La question de la mort
À certains stades du traitement, “beaucoup de parents nous demandent à nous, médecins : « vous n’allez quand même pas lui dire qu’il va mourir? » La réponse est non, “on ne le lui dit pas comme ça”, explique le Pr Yves Pérel. “Mais il faut être clair avec eux, et leur dire assez tôt : « ta maladie est grave, il y a 20 ans on en mourait, aujourd’hui on a de nouveaux traitements, on espère que tu vas guérir, mais parfois la maladie est plus forte’”.
Les enfants sont très proches des émotions de leurs parents, et même bébés selon les psychanalystes, pressentent que la gravité de la pathologie engendre le risque mortel. En grandissant, parce qu’ils entendent les adultes parler de la maladie ou sont confrontés à la perte d’un proche, cette notion se précise. Lorsqu’ils adressent leurs questions et leurs doutes aux adultes, “il faut leur répondre avec des mots simples. On peut s’aider de métaphores, de dessins, de contes, là encore on n’explique pas à un enfant comme à un adulte, mais nous devons toujours lui dire la vérité”, explique Gwenaelle Jouquand.
“Quand Tonin a perdu un de ses amis de l’hôpital, il n’a plus voulu y aller. Il disait “mon copain est mort, vous n’avez pas réussi à le sauver”, raconte Sophie. “Alors le médecin lui a bien expliqué qu’il n’avait pas la même maladie. On ne lui a jamais caché que certains en mourraient, d’autres en guérissaient, et que lui était de ceux qui s’en sortaient”.
"Parfois, quand il m’interroge sur la mort et que je ne sais pas quoi lui répondre, je lui retourne la question, en lui disant “et toi, qu’est-ce que tu en penses?” J’essaie de voir ce qu’il a en tête, puis je complète avec mes mots”.
Pour Serge, la question de la mort a été posée très rapidement par les deux grandes sœurs de la petite malade, alors âgées de 10 et 8 ans. Comme pour l’enfant malade lui-même, “nous leur avons tout expliqué, la maladie, les traitements, les risques”.
Qu’ils soient nourrissons ou pré-ados, les spécialistes préconisent de laisser les jeunes frères et soeurs rendre visite au malade afin qu’ils aient conscience de la façon dont les choses se passent.

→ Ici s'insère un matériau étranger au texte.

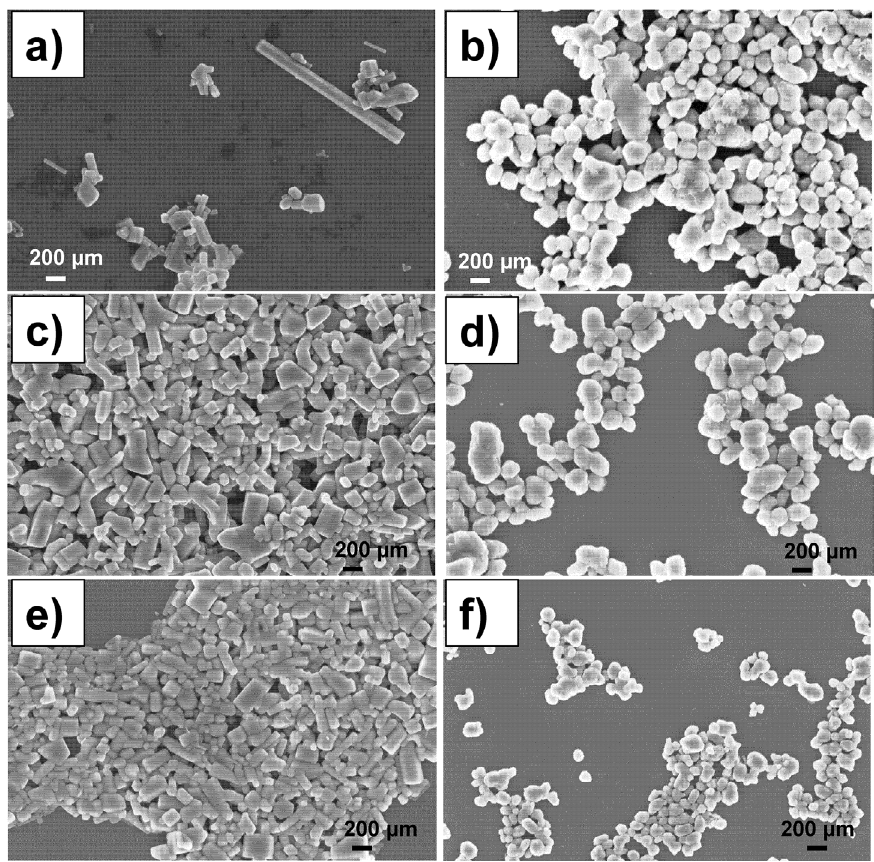
before (a-b) and after sonication processes for 5 minutes 2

Si besoin, une prise en charge de la fratrie par un psychologue est aussi envisageable.
Et le papa de Camille de conclure: “Il faut impérativement parler de la maladie sans tabous. On nous a toujours affirmé que le principal acteur dans la lutte contre la maladie était l’enfant lui-même. Mieux vaut bien connaître la pièce qu’on doit jouer quand on tient le premier rôle”.